We’d reached another accustomed juncture: Oona pouring cold water on my romancing by means of a disconcerting allegiance to my fiancée. The waitress slipped a bill under the candlelight, and not wishing for Oona to pay, I slapped down a pair of twenties as if to trump it. One of many trumps I now intended to make. I wouldn’t think about Janice, or Noteless, instead turn my disadvantages, the whole night’s wretchedness, into adamancy, and opportunity. “Fair enough, but I’m your
something,”
I said slyly, quoting Oona to herself.

“For now we’ll leave it at that.”

“Let’s say I wanted to change the world all around.”

“Make day night, black white, that sort of thing?” She spoke distractedly, fidgeting into her coat.

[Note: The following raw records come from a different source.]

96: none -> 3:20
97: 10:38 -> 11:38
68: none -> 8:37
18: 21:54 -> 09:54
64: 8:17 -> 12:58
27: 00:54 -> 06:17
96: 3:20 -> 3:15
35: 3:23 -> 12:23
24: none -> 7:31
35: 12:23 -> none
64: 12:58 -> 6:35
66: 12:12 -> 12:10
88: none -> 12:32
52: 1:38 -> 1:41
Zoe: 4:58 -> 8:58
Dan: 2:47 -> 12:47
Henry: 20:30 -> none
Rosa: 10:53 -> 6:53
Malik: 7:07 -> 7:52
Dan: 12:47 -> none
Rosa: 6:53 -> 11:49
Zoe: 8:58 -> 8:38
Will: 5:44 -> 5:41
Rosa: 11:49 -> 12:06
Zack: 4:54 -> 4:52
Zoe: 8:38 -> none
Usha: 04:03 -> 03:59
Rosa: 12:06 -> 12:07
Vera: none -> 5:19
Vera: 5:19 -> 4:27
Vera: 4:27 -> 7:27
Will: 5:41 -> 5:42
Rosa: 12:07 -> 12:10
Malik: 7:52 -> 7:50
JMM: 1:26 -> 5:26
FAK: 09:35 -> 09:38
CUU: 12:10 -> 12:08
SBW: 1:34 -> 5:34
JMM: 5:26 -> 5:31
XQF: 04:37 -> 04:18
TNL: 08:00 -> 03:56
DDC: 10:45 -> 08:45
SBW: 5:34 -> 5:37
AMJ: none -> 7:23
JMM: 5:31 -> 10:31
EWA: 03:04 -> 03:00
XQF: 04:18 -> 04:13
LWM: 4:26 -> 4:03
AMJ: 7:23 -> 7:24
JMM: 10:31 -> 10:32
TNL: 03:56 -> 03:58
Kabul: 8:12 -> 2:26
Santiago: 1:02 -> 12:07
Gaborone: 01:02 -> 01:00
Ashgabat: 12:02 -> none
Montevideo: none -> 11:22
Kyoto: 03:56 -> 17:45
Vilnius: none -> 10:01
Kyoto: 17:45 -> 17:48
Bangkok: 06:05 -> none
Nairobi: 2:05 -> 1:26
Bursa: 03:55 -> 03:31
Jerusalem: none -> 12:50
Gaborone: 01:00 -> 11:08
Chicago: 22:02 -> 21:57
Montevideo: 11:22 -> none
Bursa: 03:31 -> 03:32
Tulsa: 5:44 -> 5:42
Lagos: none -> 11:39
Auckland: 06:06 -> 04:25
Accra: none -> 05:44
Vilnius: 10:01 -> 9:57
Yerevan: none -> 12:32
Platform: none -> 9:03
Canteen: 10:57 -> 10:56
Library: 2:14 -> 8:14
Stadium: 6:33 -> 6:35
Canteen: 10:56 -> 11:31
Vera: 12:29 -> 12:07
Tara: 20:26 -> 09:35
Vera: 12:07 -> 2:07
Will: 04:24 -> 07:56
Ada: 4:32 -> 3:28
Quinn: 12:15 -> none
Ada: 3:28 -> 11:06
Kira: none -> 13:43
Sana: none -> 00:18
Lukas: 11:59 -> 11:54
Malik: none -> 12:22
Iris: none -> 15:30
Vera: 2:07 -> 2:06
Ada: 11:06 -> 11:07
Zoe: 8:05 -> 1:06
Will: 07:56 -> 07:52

“Why don’t we go back to your place?” I said. Oona only looked at me, but her crooked smile, lip caught on her teeth, might have admitted for the first time that I’d once appeared in that apartment. She let me guide her to the street again, to where it was cold and the only thing to do was to begin walking briskly somewhere. I couldn’t tell whether any of the people on the sidewalk were special visitors drawn to the neighborhood by the tiger’s attack. If so, they did nothing to give themselves away. We were two blocks north of it all. I didn’t think about Perkus, alone in his apartment. I meant to do some pair-bonding. Oona fell into step beside me, clearly on a bearing for my building, not so large a victory as I craved.

“Why can’t I visit there?” I pressed.